Because the God who placed us on this earth is righteous, He had to make sure that justice was satisfied and not simply sweep our sins under some divine carpet, to emerge in the future. As He gave one of His own animals to provide a physical covering for sinful Adam, so He gave His own Son to settle our eternal debt with His own life. When Jesus cried out as He was being crucified, “My God, My God, why have You forsaken Me?”, He was doing far more than quoting the beginning of a psalm written by His ancestor King David. The previous three hours from noon that day had been completely dark. This darkness reflected the darkness which Jesus was experiencing as He was out of contact with His Father for the first and only time. Having taken upon Himself the guilt of human sin, His Father had to turn away from the Son He greatly loved. At the end of those three hours, Jesus could bear the loneliness no more and cried out to His Father. David’s prophetic psalm foretold the emotions Jesus would endure at Calvary - the descent into despair, the pain, then the confident cry of victory.

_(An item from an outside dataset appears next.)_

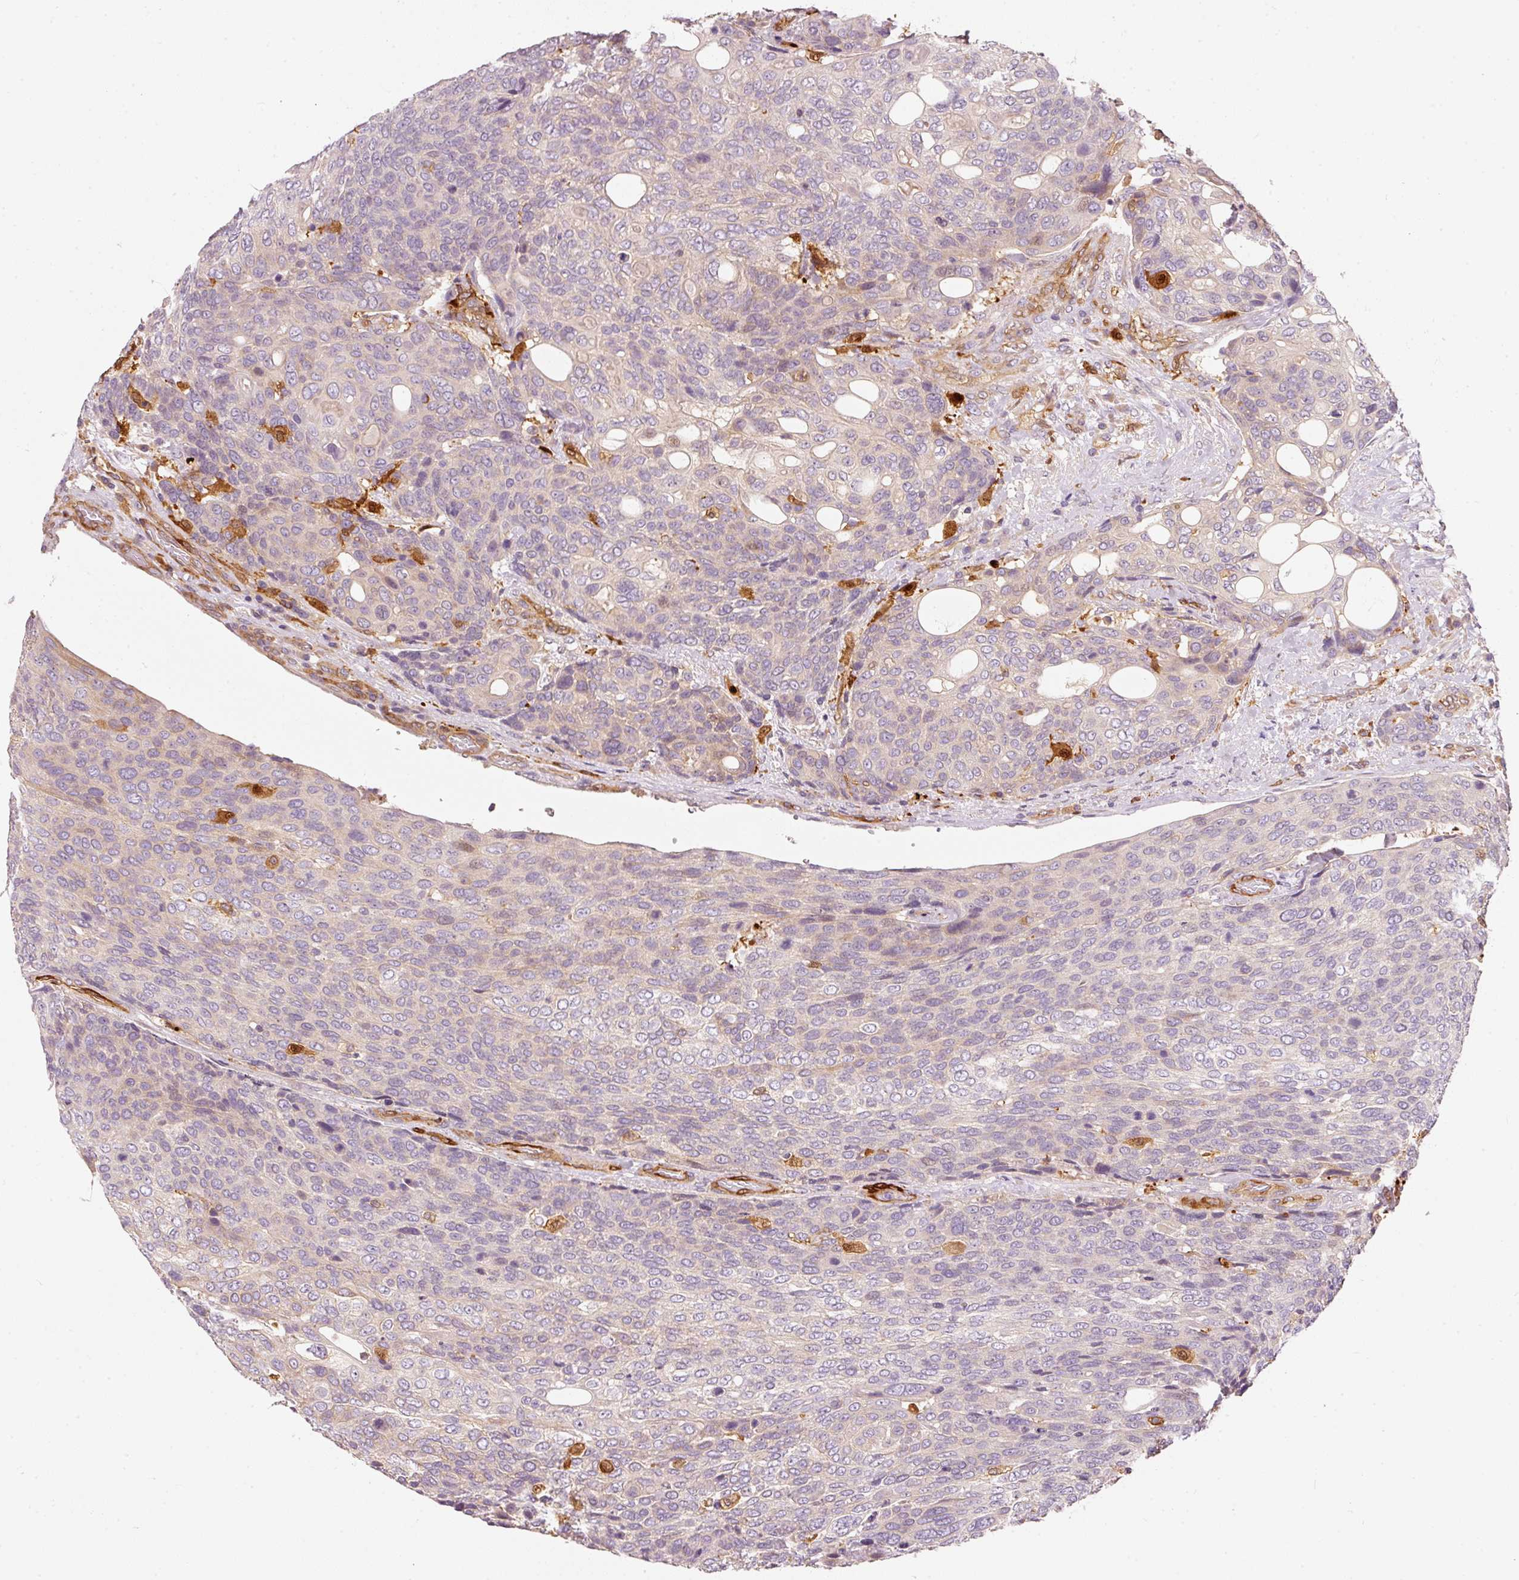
{"staining": {"intensity": "weak", "quantity": "<25%", "location": "cytoplasmic/membranous"}, "tissue": "urothelial cancer", "cell_type": "Tumor cells", "image_type": "cancer", "snomed": [{"axis": "morphology", "description": "Urothelial carcinoma, High grade"}, {"axis": "topography", "description": "Urinary bladder"}], "caption": "The IHC histopathology image has no significant staining in tumor cells of urothelial carcinoma (high-grade) tissue.", "gene": "IQGAP2", "patient": {"sex": "female", "age": 70}}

The last words of Jesus before He died are often translated, “It is finished!” These are found at the end of that same psalm. They are not the words of a man losing hope as he takes his final breath, but rather a cry of victory and praise that the job is done - His Father “has accomplished it!”

Through the death of His beloved Son, God the Father made it possible for people like you and me not to be trapped any longer by the power and guilt of sin. Our failure to love as He has commanded us no longer has the authority to keep its claws in us. Jesus became the innocent one who suffered the consequences of the guilty, in a full expression of the Godhead’s sacrificial love for the people they had created together. In so doing, He opened up the way to restore friendship with His Father for those who were excluded from it. He did this knowing that if we live this life isolated from our Creator, then that is how we will spend eternity. Father, Son and Spirit had worked together in creation with the long-term view that the Father should have many sons like Jesus in eternity. To be like God the Son, these new children would have to freely choose to love God the Father in the same way as He did. Adam was the first to squander that opportunity; Jesus was the only man not to have followed in Adam’s footsteps. The rest of us have found ourselves dragged along in Adam’s wake, unable to rescue ourselves. Now that our sins have been atoned for by Christ’s death, the opportunity for us to choose to love The LORD as we should is once again available to us. The salvation He has made available will not be forced on anyone; we still have to freely choose to accept His grace towards us and appeal to Him to salvage us from the ruin we are used to living in.

Making this appeal is your choice, as it always has been. No one, not even God Himself, can make it for you. You are in the privileged position of being able to make that choice yourself. No matter how obvious it seems to you that calling upon Him for help is the only sensible option, doing so is not usually easy. The rest of Journey into New Life seeks to guide you through the initial steps described in the Bible for those who wish to turn off the broad, busy motorway used by the majority onto the narrow and difficult road which Jesus took.